⟨

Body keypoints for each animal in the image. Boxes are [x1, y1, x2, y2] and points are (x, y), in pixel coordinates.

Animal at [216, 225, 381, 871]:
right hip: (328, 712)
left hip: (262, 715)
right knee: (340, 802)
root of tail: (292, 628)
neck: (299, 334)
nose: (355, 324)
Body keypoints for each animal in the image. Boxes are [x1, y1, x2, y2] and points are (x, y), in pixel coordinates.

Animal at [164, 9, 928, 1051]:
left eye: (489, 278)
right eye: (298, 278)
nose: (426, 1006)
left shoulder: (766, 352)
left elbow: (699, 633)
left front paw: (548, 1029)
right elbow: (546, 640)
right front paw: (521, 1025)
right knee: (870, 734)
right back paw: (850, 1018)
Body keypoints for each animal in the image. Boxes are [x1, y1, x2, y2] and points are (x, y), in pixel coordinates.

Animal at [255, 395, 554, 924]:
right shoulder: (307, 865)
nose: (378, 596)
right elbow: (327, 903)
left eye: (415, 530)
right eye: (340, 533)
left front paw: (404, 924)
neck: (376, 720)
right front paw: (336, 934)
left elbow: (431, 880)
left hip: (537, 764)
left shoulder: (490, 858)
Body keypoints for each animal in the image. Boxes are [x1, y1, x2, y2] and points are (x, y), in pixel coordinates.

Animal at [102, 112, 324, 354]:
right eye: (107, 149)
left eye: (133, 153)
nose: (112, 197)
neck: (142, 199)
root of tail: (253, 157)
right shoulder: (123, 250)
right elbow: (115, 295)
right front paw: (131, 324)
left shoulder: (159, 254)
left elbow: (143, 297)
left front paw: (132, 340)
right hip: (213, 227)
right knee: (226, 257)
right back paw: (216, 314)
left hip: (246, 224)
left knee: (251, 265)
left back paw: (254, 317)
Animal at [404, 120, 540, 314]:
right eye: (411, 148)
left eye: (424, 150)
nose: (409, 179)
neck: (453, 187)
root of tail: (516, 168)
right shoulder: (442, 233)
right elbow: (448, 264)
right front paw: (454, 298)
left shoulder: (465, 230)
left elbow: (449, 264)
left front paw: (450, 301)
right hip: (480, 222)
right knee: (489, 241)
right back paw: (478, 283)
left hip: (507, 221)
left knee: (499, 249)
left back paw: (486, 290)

⟩

Work to complete
Considering only the material above, set down every line from the one with "right knee: (226, 257)" to the one with "right elbow: (448, 264)", inclusive, exactly as written.

Result of this task
right knee: (226, 257)
right back paw: (216, 314)
left hip: (246, 224)
left knee: (251, 265)
left back paw: (254, 317)
Animal at [404, 120, 540, 314]:
right eye: (411, 148)
left eye: (424, 150)
nose: (409, 179)
neck: (453, 187)
root of tail: (516, 168)
right shoulder: (442, 233)
right elbow: (448, 264)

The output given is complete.